▸ To do
Lines before the one containing "(99.9 SLA, %)**" are to be left out; that line and every line after it, through the last line below, are to be reproduced exactly.

(Stored data entries)

————

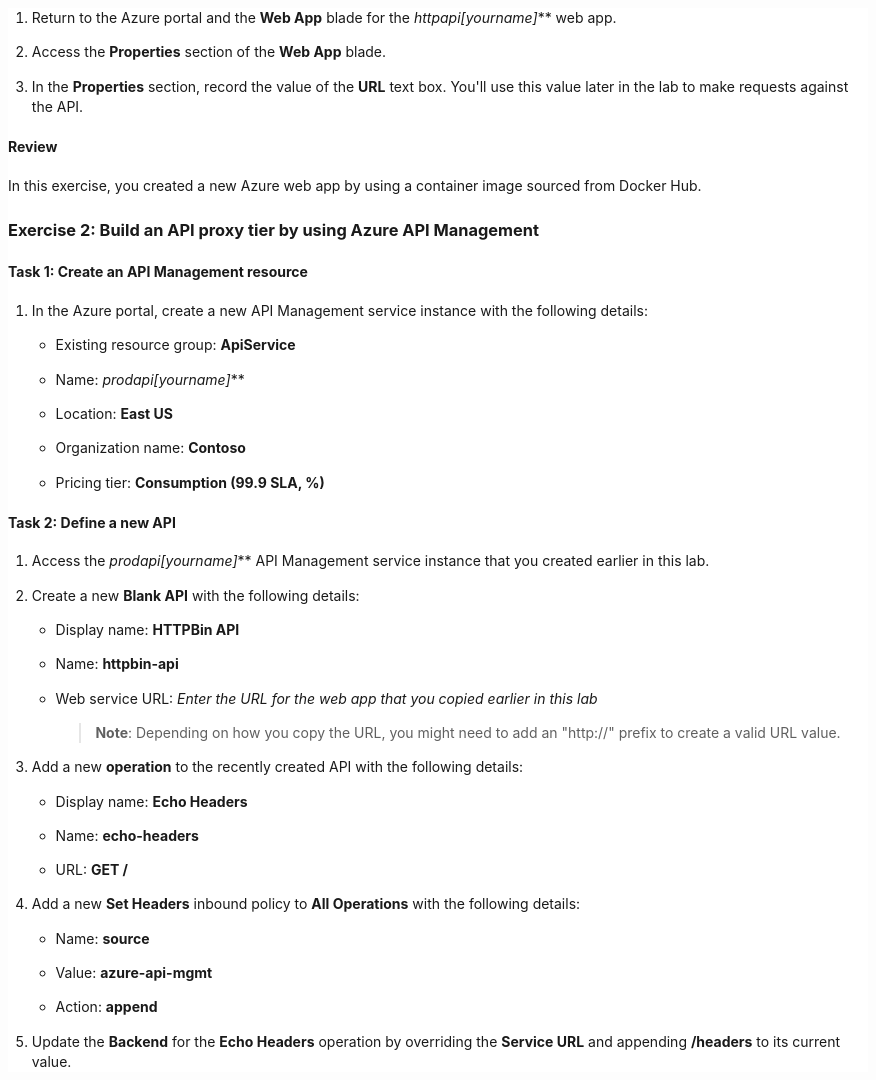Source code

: 1.  Return to the Azure portal and the **Web App** blade for the **httpapi*[yourname]*** web app. 

1.  Access the **Properties** section of the **Web App** blade.

1.  In the **Properties** section, record the value of the **URL** text box. You'll use this value later in the lab to make requests against the API.

#### Review

In this exercise, you created a new Azure web app by using a container image sourced from Docker Hub.

### Exercise 2: Build an API proxy tier by using Azure API Management

#### Task 1: Create an API Management resource

1.  In the Azure portal, create a new API Management service instance with the following details:

    -   Existing resource group: **ApiService**

    -   Name: **prodapi*[yourname]***

    -   Location: **East US**

    -   Organization name: **Contoso**

    -   Pricing tier: **Consumption (99.9 SLA, %)**

#### Task 2: Define a new API

1.  Access the **prodapi*[yourname]*** API Management service instance that you created earlier in this lab.

1.  Create a new **Blank API** with the following details:
    
    -   Display name: **HTTPBin API**

    -   Name: **httpbin-api**

    -   Web service URL: *Enter the URL for the web app that you copied earlier in this lab*

        > **Note**: Depending on how you copy the URL, you might need to add an "http://" prefix to create a valid URL value.

1.  Add a new **operation** to the recently created API with the following details:
    
    -   Display name: **Echo Headers**

    -   Name: **echo-headers**

    -   URL: **GET /**

1.  Add a new **Set Headers** inbound policy to **All Operations** with the following details:
    
    -   Name: **source**
    
    -   Value: **azure-api-mgmt**

    -   Action: **append**

1.  Update the **Backend** for the **Echo Headers** operation by overriding the **Service URL** and appending **/headers** to its current value.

————

▸ Reply
    -   Pricing tier: **Consumption (99.9 SLA, %)**

#### Task 2: Define a new API

1.  Access the **prodapi*[yourname]*** API Management service instance that you created earlier in this lab.

1.  Create a new **Blank API** with the following details:
    
    -   Display name: **HTTPBin API**

    -   Name: **httpbin-api**

    -   Web service URL: *Enter the URL for the web app that you copied earlier in this lab*

        > **Note**: Depending on how you copy the URL, you might need to add an "http://" prefix to create a valid URL value.

1.  Add a new **operation** to the recently created API with the following details:
    
    -   Display name: **Echo Headers**

    -   Name: **echo-headers**

    -   URL: **GET /**

1.  Add a new **Set Headers** inbound policy to **All Operations** with the following details:
    
    -   Name: **source**
    
    -   Value: **azure-api-mgmt**

    -   Action: **append**

1.  Update the **Backend** for the **Echo Headers** operation by overriding the **Service URL** and appending **/headers** to its current value.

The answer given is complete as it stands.